Perona's voice: "I tell it to you. De Boer ... and a good chance for you to make the money."
"But will they pay?"
"Of course they will pay. Big. A ransom princely."
"And why, Perona? Why princely? Who is this fellow--so important?"
"He is with rich business men, I tell to you."
"A private citizen?"
"... And a private citizen, of a surety. Fool! Have you come to be a coward, De Boer?"
"Pah!"
"Well then I tell you it is a lifetime chance. All of it I have arranged. If he was a government agent, that would be very different, for they are very keen, this administration of the American government, to protect their agents. But their private citizens--it is a scandal! Do you not ever pick the newscasters' reports, De Boer? Has it not been a scandal that this administration does very little for its citizens abroad?"

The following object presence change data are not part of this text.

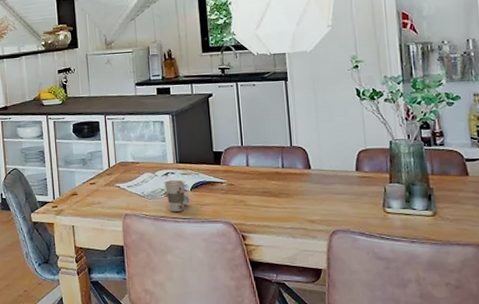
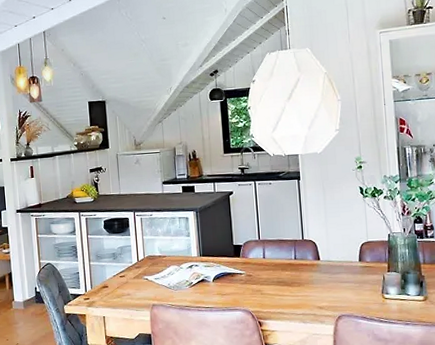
cup: present [164,180,190,212] -> none [188,272,212,301]

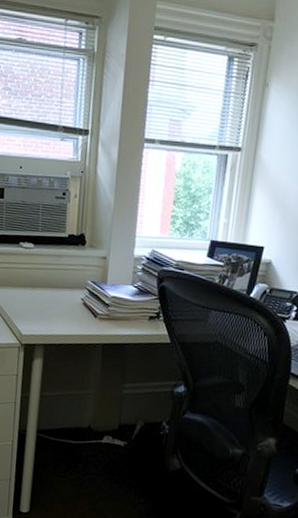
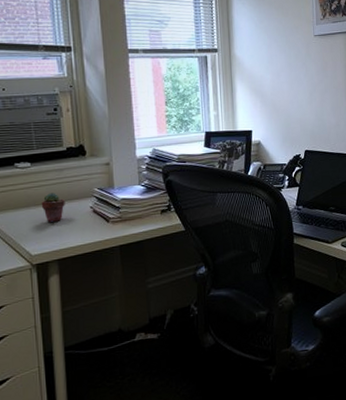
potted succulent: none [37,277,59,307] -> present [41,193,65,222]

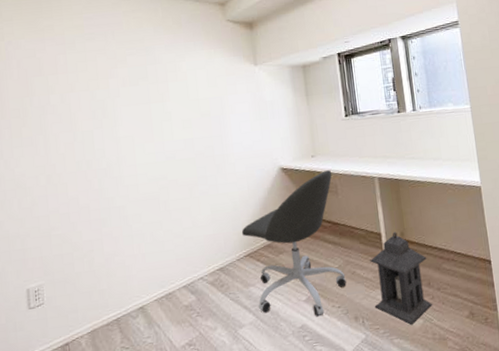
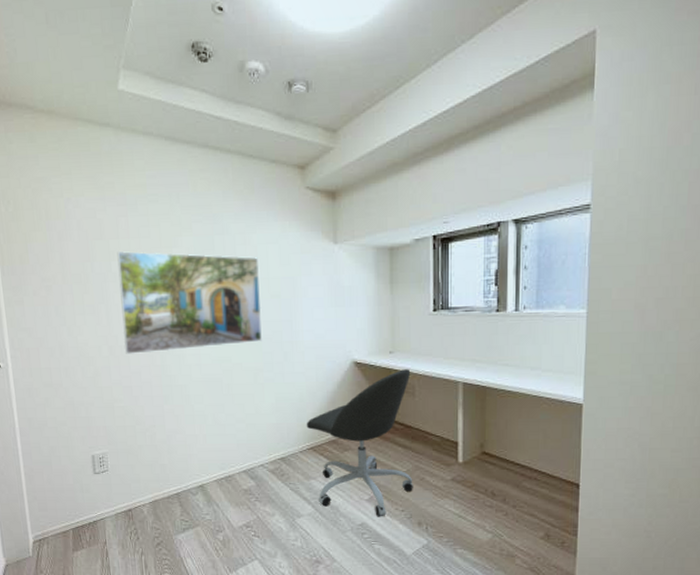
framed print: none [55,82,195,181] -> present [117,251,262,354]
lantern: present [370,232,433,326] -> none [440,443,507,538]

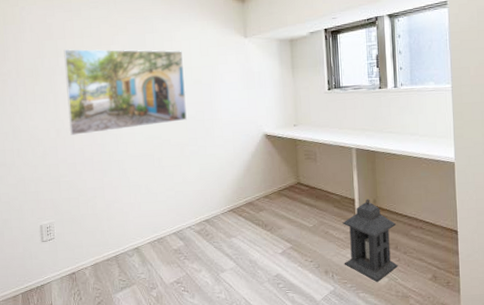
office chair: present [306,369,413,517] -> none [226,139,319,268]
lantern: none [440,443,507,538] -> present [342,199,399,283]

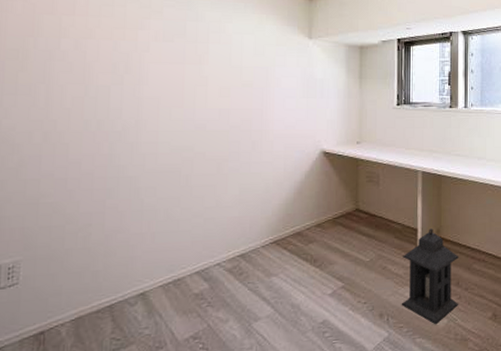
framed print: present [63,49,187,135] -> none [63,29,232,141]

"And you want to get rid of this fellow? Why, Perona?"
"That is not your concern. The ransom is to be all yours. Make away with him--in the depths somewhere. Demand your ransom. Fifty thousand gold-standards! Demand it of me. Of Nareda!"
"And you will pay it?"
"I promise it. Nareda will pay it--and Nareda will collect the ransom from the American capitalists. Very easy."
His voice fell lower. "Between us, you will get the ransom money from Nareda--and then kill your prisoner if you like. Call it an accident; what matter? And dead men are silent men, De Boer. I will see that no real pursuit is made after you."
* * * * *
They were talking about me! It was obvious. Questions rushed at me. Perona, planning with this bandit to abduct me. Hold me for ransom. Or kill me! But Perona knew that I was not a private citizen. He was lying to De Boer, to persuade him.
Why this attack upon me? Was Spawn in on it? Why were they so anxious to get rid of me? Because of Jetta? Or because I was dangerous, prying into their smuggling activities. Or both?